Nuestros pobladores aborígenes también concibieron sus cerámicas y esculturas fálicas desde una postura mágica y religiosa, como encarnaciones del poder de la naturaleza, como instrumentos de culto ceremonial –en el contexto de rituales shamánicos–, y primordialmente como fetiches destinados a conceder potencia sexual a los varones y a propiciar la fertilidad agrícola: el falo que penetra la vagina y la pachamama (vale decir el cielo y el suelo, la hembra y la diosa), fecunda la matriz y la tierra. Lo que brota, lo que se yergue inesperadamente como el sexo masculino, es una manifestación divina, una crispación sagrada. Este imaginario fálico sobrevivirá –en la Sierra– en la figura mítica del chuzalongo, aquella criatura dotada de una verga descomunal (de un “chuzo largo”) que fuerza y embaraza a las campesinas desprevenidas.

“Desde la más remota antigüedad en el culto al falo se han unido las características de la obscenidad, de una cierta fealdad y de una inevitable comicidad”, señala Umberto Eco. Wilson Paccha, Noé Mayorga y Jorge Jean actualizan ese legado y esa energía fálica ancestral.

 

“Gran Colombia”, de Patricio Palomeque

Relaciones copulativas

En gramática, las conjunciones copulativas son aquellos signos que conectan palabras, proposiciones o sintagmas. En la lengua española estos nexos o cópulas son: y, e, ni, que. Las palabras, como los cuerpos, copulan. En las relaciones copulativas el sexo es el lazo entre los cuerpos. Esta última estación reúne algunas representaciones de esos acoplamientos, de esas combinaciones eróticas y sintácticas.

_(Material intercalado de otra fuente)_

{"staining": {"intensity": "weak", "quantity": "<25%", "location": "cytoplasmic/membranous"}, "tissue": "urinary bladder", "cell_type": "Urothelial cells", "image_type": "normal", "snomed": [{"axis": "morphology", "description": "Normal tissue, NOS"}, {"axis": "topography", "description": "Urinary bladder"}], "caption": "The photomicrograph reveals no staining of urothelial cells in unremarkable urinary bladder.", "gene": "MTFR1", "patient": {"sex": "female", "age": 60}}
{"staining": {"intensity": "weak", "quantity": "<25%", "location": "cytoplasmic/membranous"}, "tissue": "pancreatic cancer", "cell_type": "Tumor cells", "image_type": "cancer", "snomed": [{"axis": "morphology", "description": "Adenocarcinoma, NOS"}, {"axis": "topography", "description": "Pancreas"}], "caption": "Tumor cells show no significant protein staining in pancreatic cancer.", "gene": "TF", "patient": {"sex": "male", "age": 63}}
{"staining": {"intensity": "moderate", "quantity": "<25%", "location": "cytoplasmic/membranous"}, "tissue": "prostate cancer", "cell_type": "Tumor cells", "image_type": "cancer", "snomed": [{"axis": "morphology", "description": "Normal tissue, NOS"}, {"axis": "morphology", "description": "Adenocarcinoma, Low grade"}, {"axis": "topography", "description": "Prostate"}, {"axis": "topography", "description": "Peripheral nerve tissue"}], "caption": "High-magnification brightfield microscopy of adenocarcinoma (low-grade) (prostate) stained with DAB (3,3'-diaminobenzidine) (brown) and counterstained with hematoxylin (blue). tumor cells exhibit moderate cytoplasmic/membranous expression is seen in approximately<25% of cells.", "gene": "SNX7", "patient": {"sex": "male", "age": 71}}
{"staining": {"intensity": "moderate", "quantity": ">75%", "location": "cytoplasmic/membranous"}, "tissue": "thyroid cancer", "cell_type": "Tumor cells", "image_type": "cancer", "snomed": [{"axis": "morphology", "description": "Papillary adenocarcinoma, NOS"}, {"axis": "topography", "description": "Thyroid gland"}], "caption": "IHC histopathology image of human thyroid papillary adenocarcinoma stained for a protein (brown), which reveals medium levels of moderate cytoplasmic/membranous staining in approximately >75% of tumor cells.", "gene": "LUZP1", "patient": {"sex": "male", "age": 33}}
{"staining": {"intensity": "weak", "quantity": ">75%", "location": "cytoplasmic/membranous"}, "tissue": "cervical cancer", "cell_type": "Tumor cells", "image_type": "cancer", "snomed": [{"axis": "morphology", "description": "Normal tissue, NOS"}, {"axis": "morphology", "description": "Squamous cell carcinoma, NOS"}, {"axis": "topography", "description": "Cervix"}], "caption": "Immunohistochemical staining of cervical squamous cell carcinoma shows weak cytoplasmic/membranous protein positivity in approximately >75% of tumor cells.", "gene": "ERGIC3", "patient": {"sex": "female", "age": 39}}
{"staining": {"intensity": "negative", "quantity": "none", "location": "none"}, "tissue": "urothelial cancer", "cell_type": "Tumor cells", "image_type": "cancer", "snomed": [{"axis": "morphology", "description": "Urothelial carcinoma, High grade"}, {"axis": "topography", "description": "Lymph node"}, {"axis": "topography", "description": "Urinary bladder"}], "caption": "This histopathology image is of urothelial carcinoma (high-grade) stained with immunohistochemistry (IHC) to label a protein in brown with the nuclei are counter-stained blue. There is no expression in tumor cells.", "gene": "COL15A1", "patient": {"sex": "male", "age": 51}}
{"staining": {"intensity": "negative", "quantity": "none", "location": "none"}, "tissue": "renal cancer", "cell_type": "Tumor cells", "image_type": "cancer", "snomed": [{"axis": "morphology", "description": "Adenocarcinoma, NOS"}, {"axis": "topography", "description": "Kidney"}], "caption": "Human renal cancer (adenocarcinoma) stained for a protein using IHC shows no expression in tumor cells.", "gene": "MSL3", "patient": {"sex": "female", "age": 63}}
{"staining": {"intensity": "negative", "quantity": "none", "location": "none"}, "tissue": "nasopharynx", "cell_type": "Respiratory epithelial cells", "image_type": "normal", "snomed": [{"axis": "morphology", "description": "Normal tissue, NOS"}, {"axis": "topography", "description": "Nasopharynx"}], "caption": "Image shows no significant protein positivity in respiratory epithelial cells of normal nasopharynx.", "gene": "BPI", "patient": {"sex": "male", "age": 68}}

Podríamos decir que mientras las elocuentes y hermosas cerámicas de nuestras culturas precolombinas adscriben a esa “función cosmológica” que Mircea Eliade considera la primera valencia de la sexualidad, las elaboraciones sutiles y líricas de los modernos privilegian la traducción estética del sexo, en tanto los trabajos de los artistas contemporáneos –cuya visión tiende a ser menos idealista y más despiadada e irónica–, apuntan a la crítica del entorno sociocultural y del tejido político, como a la provocación y al descrédito de la moral y los tabúes consagrados mayoritariamente. En todas esas producciones están presentes dos elementos que hacen del sexo una experiencia totalizadora: su dimensión fruitiva y su potencial cognitivo, pues siendo fuente inagotable de placer, el sexo es también un poderoso instrumento de conocimiento. Copulando conocemos a los otros y re-conocemos el mundo.

Vistas en conjunto, sorprende constatar que ciertas figuras de Bahía, Jama Coaque o La Tolita son tanto o más explícitas que algunas obras de nuestros coetáneos, pues en su descarnado realismo están informadas por la misma savia vital. El espectáculo del arte no hace otra cosa que recrear el espectáculo de la vida, como una forma de prolongar el gozo que el sexo nos prodiga, como un medio eficaz de convivir con el deseo, de hacerlo presente.

Visite la muestra

La exposición se encuentra en el Museo Antropológico y de Arte Contemporáneo de Guayaquil, y estará abierta hasta el 10 de enero de 2013.